Quanto all'attività delatoria, i primi rapporti pervenutici sono del giugno 1823: il B. li firmava con lo pseudonimo Luigi Morandini e li inviava all'I. R. governo del Lombardo-Veneto, indirizzandoli però ad un fantomatico Gaetano Pallieri al finé di sviare eventuali sospetti. Compito principale del B. era quello di dare informazioni sugli esponenti del liberalismo che il suo passato gli avrebbe consentito di accostare superando quella barriera di diffidenza naturale in chi conosceva i metodi della polizia austriaca. Nel 1823 il B. era a Ginevra ove raccoglieva informazioni sugli esuli italiani e sui loro contatti con i liberali svizzeri e stendeva quindi una dettagliata relazione.

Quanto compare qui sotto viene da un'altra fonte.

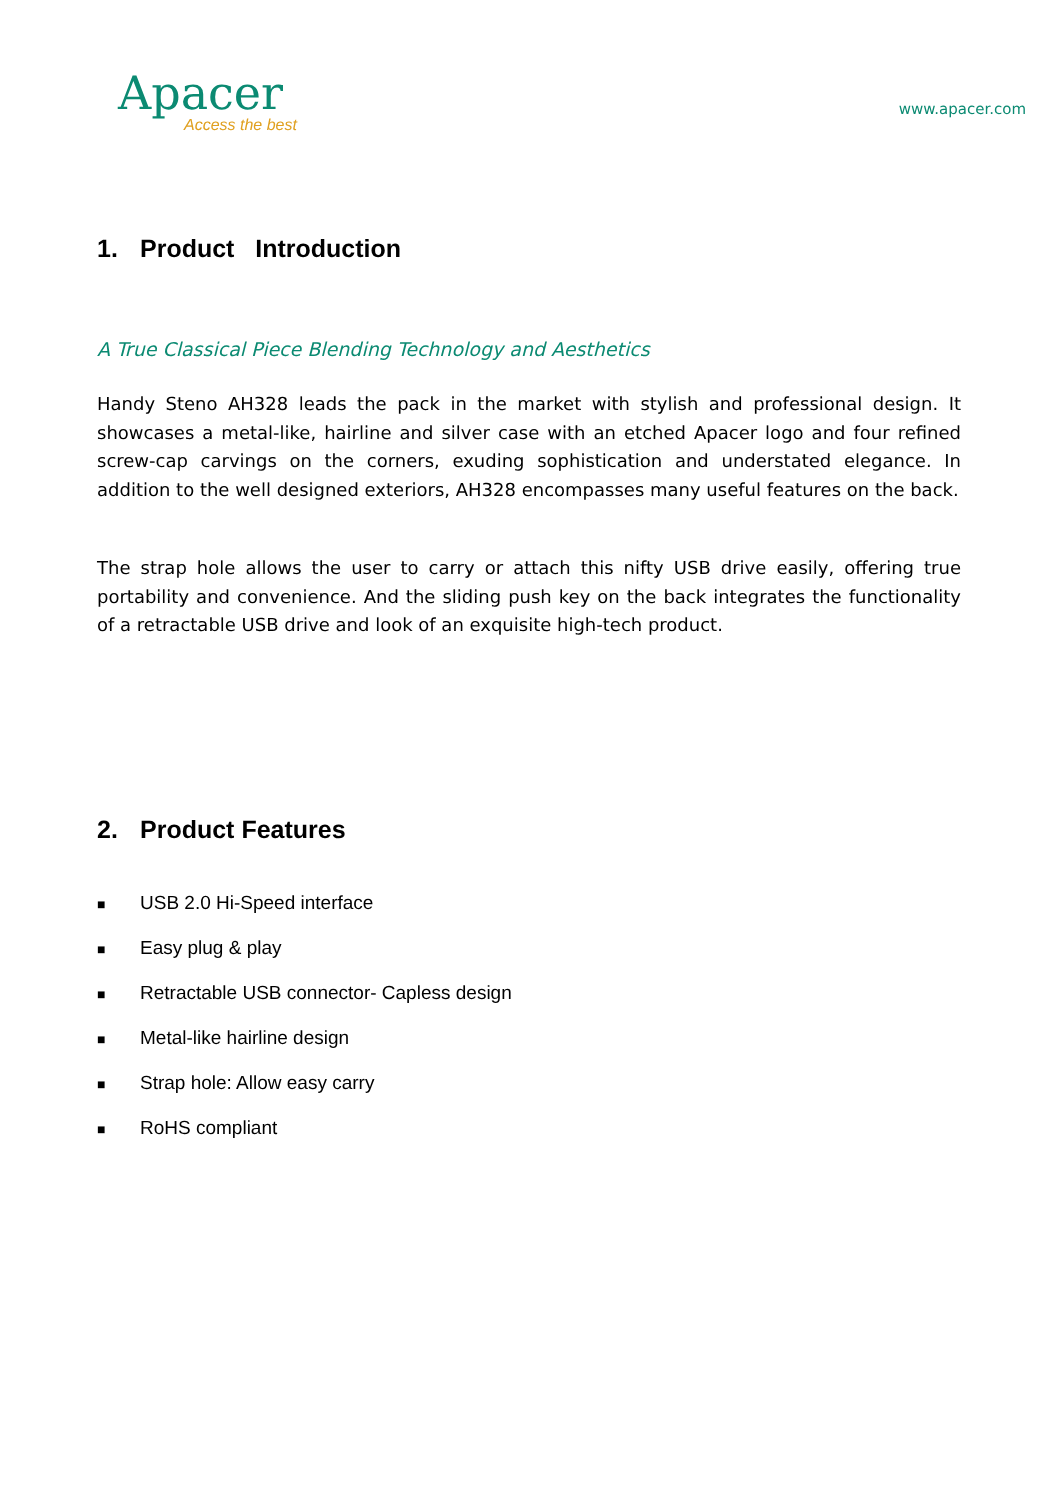Apacer
Access the best
www.apacer.com
1. Product Introduction
A True Classical Piece Blending Technology and Aesthetics
Handy Steno AH328 leads the pack in the market with stylish and professional design. It showcases a metal-like, hairline and silver case with an etched Apacer logo and four refined screw-cap carvings on the corners, exuding sophistication and understated elegance. In addition to the well designed exteriors, AH328 encompasses many useful features on the back.
The strap hole allows the user to carry or attach this nifty USB drive easily, offering true portability and convenience. And the sliding push key on the back integrates the functionality of a retractable USB drive and look of an exquisite high-tech product.
2. Product Features
■ USB 2.0 Hi-Speed interface
■ Easy plug & play
■ Retractable USB connector- Capless design
■ Metal-like hairline design
■ Strap hole: Allow easy carry
■ RoHS compliant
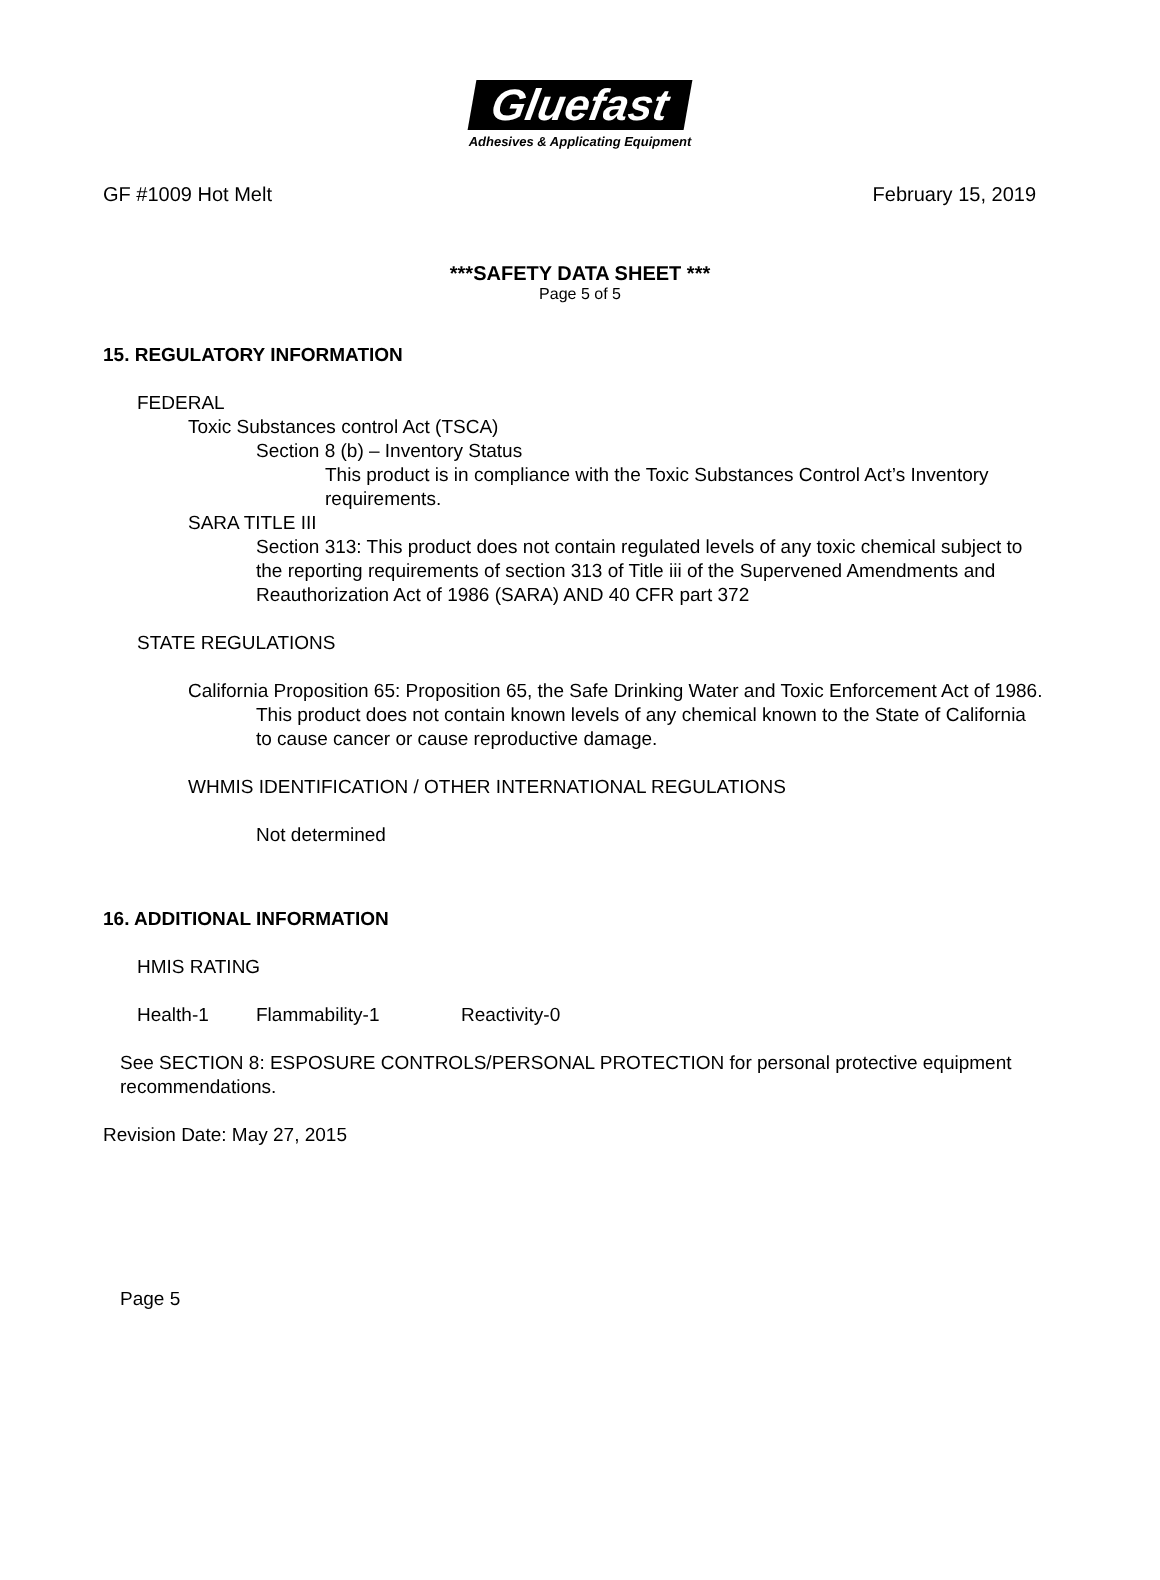Gluefast
Adhesives & Applicating Equipment
GF #1009 Hot Melt February 15, 2019
***SAFETY DATA SHEET ***
Page 5 of 5
15. REGULATORY INFORMATION
FEDERAL
Toxic Substances control Act (TSCA)
Section 8 (b) – Inventory Status
This product is in compliance with the Toxic Substances Control Act’s Inventory requirements.
SARA TITLE III
Section 313: This product does not contain regulated levels of any toxic chemical subject to the reporting requirements of section 313 of Title iii of the Supervened Amendments and Reauthorization Act of 1986 (SARA) AND 40 CFR part 372
STATE REGULATIONS
California Proposition 65: Proposition 65, the Safe Drinking Water and Toxic Enforcement Act of 1986.
This product does not contain known levels of any chemical known to the State of California to cause cancer or cause reproductive damage.
WHMIS IDENTIFICATION / OTHER INTERNATIONAL REGULATIONS
Not determined
16. ADDITIONAL INFORMATION
HMIS RATING
Health-1 Flammability-1 Reactivity-0
See SECTION 8: ESPOSURE CONTROLS/PERSONAL PROTECTION for personal protective equipment recommendations.
Revision Date: May 27, 2015
Page 5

Da Firenze, nel 1830, dove aveva finalmente conosciuto il Vieusseux che lo aveva lasciato partecipare ad una riunione del suo circolo, egli denunciava all'Austria il Montani, il Capponi, il Tommaseo, il Giordani, lo stesso Vieusseux e sollecitava una sorveglianza più attenta per tutto il circolo.
Nel 1831 evitò con cura di mettersi in mostra e, passata la bufera, compilò una lista di 79 rivoluzionari a lui noti: ma a dimostrare che il B. provò qualche esitazione nello svolgimento del suo compito sta il fatto che, come già nel 1828, denunziando i liberali di Firenze, non aveva voluto infierire sul Leopardi, così ora nel 1831 cercava di sviare la polizia austriaca comunicando informazioni inesatte sul suo amico Domenico Giglioli, uno tra i tanti compromessi nel moto di Modena.
Dal 1829 prese ad occuparsi dell'attività della figlia Marianna, divenuta una celebre cantante. In tale lavoro il B. trovò la tranquillità e Pagiatezza che erano mancate alla sua vita: purtroppo però nel 1838, per una malattia ai bronchi, Marianna dovette lasciare il canto. Invano il B. tentò di rientrare in contatto con il Vieusseux: non ebbe neanche risposta; solo il Giordani, che forse nel 1834 era stato processato proprio per le sue delazioni, cercò di essergli vicino. Nel 1843 il B. perdeva la moglie; tre anni dopo, all'avvento di Pio IX, era nominato giudice supplente per la giurisdizione di Forlì, dove si era stabilito poco prima della morte della moglie.
E a Forlì il B. si spegneva il 2 ag. 1848.